The Command of the Oceans is an £8.75m enterprise, which will see a new visitor entrance, discovery centre and ongoing archaeological preservation.
Work is set to start on August 14, and will be carried out by local company Raymond Brown Construction, based on the Medway City Estate.
Bill Ferris, chief executive of the Historic Dockyard Trust, said: “Having worked on the planning and fundraising for this project for more than three years, it is very satisfying to be starting work according to our programme.
“There will be some inevitable disruption during the implementation phase, but we are doing everything we can to minimise the impact and are confident that the outcome will be well worth the pain.
“This really is a project that I believe Medway will be proud of and one whose legacy will endure for decades.”
The area outside of the north entrance to the site is to have a complete overhaul. What is now partly a car park will become a new visitor entrance and plaza.
A Master Navigation Mark centrepiece will map out the entire site and people will start from there on various discovery trails.
There will also be a free-to-enter Discovery Zone in the Wheelwrights’ Shop.
The visitor entrance is part of the initial works and is expected to be finished by March next year, but will not be publicly accessible until the completion and launch of the project in 2016.
Funding for the project has been given by the Heritage Lottery Fund and the Homes and Communities Agency, totalling £7.5 million. The government, the Wolfson Foundation and other charities also donated.
An objective of the Command of the Oceans project is to secure the repair and preservation of scheduled ancient monuments. Work on the discovered timbers of warship Namur is a central element of that.
Galleries, including an interactive Namur exhibition, will be created to reveal the story and significance of Chatham’s Dockyard and its defences during the age of sail.
Work will also include a discovery play area, the excavation of the Brunel Canal, undercover car parking, new pedestrian walkways and exposed archaeological features.

• • • • • • •

* **Problem details**: Reproduce the passage of the Command of the Oceans article starting with "Bill Ferris, chief" and going on through "to our programme.", word for word.

• • • • • • •

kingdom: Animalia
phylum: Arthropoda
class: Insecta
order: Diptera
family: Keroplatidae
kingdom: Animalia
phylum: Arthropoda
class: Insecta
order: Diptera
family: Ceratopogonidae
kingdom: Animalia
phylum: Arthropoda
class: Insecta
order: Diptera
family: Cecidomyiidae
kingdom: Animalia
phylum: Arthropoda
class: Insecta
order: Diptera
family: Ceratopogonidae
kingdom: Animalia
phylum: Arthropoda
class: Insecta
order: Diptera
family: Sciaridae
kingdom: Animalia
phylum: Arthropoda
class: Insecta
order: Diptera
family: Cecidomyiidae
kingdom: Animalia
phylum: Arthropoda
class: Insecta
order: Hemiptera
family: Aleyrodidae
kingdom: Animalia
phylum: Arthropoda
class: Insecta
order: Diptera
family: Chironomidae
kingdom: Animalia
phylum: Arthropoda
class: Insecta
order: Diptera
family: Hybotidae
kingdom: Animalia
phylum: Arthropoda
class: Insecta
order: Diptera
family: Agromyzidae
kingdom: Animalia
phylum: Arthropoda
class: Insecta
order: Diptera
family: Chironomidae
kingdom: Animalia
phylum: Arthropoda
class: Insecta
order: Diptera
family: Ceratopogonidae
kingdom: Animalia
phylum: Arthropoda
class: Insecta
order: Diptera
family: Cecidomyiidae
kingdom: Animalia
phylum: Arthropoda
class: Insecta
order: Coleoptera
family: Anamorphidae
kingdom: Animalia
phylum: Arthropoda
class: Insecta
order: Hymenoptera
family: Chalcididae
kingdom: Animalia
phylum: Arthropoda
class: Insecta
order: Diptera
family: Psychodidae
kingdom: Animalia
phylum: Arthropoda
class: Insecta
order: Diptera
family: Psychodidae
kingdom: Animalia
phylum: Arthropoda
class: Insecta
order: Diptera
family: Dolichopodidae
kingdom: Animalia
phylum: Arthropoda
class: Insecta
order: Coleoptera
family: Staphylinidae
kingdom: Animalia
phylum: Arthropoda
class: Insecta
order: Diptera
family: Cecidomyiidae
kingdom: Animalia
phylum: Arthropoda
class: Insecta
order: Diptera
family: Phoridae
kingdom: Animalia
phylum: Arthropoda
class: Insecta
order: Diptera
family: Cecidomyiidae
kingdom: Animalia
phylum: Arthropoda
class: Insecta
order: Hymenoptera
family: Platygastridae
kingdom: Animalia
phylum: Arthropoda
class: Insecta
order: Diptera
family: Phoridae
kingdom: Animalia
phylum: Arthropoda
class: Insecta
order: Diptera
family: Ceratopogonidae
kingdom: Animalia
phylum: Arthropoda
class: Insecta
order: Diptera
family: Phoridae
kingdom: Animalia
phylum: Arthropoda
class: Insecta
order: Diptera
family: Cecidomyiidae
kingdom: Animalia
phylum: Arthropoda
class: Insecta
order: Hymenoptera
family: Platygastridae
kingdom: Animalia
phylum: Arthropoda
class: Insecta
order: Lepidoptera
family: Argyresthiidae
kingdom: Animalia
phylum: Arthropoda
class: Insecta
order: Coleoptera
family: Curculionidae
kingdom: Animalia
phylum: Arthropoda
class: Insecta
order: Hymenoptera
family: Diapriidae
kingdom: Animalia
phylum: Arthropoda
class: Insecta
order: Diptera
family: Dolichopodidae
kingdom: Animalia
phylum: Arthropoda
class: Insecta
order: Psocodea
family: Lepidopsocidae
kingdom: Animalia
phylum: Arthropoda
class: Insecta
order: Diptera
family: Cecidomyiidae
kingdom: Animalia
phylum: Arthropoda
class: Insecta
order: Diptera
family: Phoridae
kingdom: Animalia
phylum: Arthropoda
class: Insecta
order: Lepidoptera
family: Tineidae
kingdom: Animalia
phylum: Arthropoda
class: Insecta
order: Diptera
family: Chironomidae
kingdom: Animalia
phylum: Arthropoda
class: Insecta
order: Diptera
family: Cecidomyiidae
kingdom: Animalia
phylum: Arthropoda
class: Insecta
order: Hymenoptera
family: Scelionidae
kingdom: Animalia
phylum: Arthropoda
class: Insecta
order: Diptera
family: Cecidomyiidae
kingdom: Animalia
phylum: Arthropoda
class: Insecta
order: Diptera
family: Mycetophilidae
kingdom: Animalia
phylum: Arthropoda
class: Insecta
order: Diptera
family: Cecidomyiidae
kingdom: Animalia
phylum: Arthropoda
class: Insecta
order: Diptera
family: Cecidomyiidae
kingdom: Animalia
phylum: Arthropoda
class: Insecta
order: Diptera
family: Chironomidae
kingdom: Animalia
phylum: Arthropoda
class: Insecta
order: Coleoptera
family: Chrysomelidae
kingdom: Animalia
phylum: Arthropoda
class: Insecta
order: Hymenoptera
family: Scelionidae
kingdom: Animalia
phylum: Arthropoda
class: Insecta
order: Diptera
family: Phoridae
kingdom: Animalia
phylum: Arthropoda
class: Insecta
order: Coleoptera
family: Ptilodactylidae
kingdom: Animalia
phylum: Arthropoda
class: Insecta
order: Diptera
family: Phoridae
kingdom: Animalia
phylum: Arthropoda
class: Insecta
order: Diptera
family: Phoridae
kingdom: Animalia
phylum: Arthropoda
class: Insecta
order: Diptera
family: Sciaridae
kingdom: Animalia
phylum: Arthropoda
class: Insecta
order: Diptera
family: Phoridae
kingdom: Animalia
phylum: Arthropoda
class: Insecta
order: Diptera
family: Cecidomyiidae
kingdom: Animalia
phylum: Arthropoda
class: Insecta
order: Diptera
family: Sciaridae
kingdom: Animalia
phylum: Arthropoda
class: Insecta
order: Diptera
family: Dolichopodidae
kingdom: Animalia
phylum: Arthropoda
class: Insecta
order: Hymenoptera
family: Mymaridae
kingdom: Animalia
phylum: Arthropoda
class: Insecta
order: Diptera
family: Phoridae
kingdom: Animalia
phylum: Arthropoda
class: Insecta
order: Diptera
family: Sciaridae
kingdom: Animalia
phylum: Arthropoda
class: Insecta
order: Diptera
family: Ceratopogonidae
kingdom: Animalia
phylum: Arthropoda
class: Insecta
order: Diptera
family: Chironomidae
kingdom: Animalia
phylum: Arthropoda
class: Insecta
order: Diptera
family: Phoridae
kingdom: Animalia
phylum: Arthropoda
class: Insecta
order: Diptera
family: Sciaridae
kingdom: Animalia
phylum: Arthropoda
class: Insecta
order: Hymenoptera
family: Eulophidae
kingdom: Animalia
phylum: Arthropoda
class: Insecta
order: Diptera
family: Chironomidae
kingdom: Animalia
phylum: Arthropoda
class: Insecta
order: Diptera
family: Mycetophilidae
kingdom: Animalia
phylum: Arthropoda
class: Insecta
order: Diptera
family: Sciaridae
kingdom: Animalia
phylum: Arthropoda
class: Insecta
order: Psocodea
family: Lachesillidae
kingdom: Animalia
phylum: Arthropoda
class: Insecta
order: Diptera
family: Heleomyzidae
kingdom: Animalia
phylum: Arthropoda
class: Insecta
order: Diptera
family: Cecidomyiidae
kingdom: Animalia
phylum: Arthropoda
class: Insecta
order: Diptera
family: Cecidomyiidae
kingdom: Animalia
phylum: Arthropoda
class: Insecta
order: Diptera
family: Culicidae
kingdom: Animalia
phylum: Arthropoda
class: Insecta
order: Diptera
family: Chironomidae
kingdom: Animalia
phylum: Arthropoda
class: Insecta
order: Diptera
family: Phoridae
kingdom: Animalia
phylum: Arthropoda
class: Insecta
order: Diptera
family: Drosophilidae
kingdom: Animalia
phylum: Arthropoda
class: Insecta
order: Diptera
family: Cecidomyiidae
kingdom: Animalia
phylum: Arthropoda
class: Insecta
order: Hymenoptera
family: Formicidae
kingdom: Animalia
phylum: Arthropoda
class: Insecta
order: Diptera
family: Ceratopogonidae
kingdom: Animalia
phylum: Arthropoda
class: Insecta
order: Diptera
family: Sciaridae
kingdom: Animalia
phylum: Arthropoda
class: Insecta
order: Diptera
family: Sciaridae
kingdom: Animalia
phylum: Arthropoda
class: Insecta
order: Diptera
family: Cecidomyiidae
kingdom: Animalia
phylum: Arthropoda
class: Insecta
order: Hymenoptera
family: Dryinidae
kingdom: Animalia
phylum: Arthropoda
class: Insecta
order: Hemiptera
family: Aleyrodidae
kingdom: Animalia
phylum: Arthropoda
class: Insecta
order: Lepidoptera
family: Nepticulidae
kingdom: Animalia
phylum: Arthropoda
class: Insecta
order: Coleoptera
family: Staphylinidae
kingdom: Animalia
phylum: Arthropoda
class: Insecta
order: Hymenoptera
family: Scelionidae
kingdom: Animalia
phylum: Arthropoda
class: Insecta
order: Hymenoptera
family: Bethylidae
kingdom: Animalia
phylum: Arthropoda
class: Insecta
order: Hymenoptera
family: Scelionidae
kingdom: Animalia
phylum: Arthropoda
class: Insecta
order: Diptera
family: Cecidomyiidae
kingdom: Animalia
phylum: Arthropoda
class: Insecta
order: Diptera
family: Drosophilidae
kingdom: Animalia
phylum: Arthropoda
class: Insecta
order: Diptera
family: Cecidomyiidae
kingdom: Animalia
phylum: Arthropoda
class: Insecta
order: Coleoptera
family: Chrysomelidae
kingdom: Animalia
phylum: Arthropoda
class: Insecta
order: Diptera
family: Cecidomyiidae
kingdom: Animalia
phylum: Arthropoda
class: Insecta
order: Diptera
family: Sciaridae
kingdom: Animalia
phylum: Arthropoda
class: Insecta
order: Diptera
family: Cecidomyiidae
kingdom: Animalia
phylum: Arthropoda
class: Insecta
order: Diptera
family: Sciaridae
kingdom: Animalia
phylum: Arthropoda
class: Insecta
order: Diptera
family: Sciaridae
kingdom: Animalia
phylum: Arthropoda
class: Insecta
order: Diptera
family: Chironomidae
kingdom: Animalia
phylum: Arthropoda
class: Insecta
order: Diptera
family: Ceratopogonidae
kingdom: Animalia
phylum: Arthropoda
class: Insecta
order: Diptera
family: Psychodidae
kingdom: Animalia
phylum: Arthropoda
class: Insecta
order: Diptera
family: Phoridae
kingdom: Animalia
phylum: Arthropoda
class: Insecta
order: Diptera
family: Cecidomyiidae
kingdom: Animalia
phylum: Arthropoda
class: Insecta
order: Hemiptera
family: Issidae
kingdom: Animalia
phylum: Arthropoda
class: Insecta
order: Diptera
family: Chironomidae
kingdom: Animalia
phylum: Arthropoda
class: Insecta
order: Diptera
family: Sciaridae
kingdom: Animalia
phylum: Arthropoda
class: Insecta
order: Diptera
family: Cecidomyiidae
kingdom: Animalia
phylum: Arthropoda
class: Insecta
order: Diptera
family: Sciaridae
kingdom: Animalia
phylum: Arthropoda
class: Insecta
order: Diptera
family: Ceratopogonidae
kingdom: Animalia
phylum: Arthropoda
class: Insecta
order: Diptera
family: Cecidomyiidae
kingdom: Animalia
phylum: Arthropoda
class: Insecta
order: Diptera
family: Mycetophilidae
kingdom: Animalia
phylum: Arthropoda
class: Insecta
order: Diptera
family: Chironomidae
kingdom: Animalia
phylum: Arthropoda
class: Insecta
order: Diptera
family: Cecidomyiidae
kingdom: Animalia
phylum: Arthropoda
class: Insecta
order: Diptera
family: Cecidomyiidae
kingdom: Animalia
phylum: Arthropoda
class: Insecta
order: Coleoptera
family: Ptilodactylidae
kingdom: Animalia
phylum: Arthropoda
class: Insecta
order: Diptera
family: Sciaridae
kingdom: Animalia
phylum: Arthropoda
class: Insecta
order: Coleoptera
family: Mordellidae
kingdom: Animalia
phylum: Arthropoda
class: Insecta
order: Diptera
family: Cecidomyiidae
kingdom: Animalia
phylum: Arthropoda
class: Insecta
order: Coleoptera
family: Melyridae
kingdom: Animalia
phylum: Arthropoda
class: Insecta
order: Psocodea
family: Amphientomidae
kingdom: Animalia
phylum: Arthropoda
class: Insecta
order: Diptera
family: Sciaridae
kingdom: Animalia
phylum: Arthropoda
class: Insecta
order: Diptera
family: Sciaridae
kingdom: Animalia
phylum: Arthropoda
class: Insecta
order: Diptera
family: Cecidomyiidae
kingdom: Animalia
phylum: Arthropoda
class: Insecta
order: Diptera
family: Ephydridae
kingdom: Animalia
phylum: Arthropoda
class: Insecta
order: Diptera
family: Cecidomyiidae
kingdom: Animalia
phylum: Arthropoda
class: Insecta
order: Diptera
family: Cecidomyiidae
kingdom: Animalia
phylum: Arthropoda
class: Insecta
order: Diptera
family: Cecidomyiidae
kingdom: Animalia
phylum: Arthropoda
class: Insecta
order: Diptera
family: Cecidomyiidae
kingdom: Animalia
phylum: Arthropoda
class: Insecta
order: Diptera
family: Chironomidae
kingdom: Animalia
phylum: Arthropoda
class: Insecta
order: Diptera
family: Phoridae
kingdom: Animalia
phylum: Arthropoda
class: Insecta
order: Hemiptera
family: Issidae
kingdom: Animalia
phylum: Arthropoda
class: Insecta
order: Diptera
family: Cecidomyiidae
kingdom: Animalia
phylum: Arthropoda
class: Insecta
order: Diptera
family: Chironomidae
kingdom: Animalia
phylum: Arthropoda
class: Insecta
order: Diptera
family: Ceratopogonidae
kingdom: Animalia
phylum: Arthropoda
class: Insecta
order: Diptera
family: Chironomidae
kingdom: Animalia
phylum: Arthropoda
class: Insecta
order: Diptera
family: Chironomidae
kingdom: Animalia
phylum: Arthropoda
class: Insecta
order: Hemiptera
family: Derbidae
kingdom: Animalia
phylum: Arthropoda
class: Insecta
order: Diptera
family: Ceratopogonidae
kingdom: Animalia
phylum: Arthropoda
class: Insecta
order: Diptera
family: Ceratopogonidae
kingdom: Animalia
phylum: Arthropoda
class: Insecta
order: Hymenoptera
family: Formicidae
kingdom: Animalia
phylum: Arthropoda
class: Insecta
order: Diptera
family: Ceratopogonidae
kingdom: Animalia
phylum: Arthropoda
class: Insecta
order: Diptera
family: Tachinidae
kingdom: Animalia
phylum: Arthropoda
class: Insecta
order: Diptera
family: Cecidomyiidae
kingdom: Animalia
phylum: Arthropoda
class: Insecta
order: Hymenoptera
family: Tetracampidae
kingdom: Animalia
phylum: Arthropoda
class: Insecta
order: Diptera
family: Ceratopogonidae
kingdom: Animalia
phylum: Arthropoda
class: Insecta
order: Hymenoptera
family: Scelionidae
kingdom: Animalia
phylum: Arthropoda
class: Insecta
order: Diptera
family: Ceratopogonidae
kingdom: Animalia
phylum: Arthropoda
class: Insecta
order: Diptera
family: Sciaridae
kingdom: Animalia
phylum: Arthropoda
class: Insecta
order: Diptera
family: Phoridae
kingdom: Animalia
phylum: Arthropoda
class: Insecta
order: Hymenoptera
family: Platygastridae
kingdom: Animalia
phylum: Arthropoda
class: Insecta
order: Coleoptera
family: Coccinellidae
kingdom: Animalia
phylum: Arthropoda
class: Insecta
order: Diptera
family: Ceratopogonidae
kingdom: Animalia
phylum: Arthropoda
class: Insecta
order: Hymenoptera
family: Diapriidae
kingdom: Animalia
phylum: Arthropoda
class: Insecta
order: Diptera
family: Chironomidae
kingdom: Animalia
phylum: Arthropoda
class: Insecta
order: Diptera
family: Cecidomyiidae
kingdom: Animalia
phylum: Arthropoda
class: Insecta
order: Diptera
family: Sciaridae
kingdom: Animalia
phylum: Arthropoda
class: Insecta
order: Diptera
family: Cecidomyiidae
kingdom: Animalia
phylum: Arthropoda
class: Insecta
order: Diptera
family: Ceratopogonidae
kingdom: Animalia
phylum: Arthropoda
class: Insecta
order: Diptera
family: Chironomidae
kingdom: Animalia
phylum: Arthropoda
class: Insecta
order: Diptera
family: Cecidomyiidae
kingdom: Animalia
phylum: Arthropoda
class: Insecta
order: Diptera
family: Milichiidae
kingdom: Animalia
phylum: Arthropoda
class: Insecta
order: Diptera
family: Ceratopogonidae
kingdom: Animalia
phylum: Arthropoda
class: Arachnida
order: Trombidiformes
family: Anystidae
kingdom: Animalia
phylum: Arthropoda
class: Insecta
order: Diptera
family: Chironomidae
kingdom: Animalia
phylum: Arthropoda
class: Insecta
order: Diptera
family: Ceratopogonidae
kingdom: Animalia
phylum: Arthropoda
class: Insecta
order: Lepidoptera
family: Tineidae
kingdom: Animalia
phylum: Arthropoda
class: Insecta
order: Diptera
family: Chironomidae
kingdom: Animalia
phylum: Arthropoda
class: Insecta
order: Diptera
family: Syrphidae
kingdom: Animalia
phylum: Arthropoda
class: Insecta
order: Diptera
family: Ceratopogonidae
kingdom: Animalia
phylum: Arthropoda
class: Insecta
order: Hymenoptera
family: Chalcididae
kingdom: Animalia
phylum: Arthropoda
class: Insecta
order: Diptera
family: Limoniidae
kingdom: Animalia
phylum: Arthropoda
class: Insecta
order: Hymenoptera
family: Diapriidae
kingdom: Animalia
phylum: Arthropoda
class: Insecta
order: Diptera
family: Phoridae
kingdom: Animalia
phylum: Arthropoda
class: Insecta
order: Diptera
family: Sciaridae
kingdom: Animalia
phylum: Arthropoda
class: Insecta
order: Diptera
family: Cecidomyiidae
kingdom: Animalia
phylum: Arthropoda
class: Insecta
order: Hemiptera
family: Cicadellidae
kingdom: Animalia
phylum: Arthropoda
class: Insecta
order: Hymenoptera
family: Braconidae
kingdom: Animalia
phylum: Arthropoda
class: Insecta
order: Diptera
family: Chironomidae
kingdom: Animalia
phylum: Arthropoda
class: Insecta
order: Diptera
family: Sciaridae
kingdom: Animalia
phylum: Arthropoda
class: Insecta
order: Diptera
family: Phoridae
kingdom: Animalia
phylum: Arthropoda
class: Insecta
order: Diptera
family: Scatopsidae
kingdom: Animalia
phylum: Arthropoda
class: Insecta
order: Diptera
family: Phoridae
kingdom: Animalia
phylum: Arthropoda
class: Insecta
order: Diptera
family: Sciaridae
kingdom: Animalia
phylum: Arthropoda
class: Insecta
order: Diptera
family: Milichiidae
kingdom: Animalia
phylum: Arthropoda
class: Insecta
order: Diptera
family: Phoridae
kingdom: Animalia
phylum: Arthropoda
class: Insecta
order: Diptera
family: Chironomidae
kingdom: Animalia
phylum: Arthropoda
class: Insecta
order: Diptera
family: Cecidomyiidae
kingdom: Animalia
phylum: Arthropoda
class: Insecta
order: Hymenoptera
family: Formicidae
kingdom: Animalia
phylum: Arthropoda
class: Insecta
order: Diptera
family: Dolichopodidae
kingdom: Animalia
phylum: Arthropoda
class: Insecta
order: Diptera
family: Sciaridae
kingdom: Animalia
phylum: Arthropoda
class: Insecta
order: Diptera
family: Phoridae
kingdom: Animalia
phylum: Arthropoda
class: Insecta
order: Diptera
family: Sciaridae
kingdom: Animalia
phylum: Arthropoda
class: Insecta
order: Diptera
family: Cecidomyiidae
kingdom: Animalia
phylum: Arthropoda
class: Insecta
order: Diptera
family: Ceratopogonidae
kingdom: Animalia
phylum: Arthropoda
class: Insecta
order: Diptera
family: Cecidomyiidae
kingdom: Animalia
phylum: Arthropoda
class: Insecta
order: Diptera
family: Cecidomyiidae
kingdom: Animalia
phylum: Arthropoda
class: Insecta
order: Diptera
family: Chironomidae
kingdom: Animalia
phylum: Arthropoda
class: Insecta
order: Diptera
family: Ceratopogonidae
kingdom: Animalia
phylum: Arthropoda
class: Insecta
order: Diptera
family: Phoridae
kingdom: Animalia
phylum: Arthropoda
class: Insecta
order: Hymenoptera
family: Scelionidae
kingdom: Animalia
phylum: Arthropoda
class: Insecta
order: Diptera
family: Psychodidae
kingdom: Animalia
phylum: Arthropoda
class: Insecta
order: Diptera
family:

• • • • • • •

* **Correct answer**:
Bill Ferris, chief executive of the Historic Dockyard Trust, said: “Having worked on the planning and fundraising for this project for more than three years, it is very satisfying to be starting work according to our programme.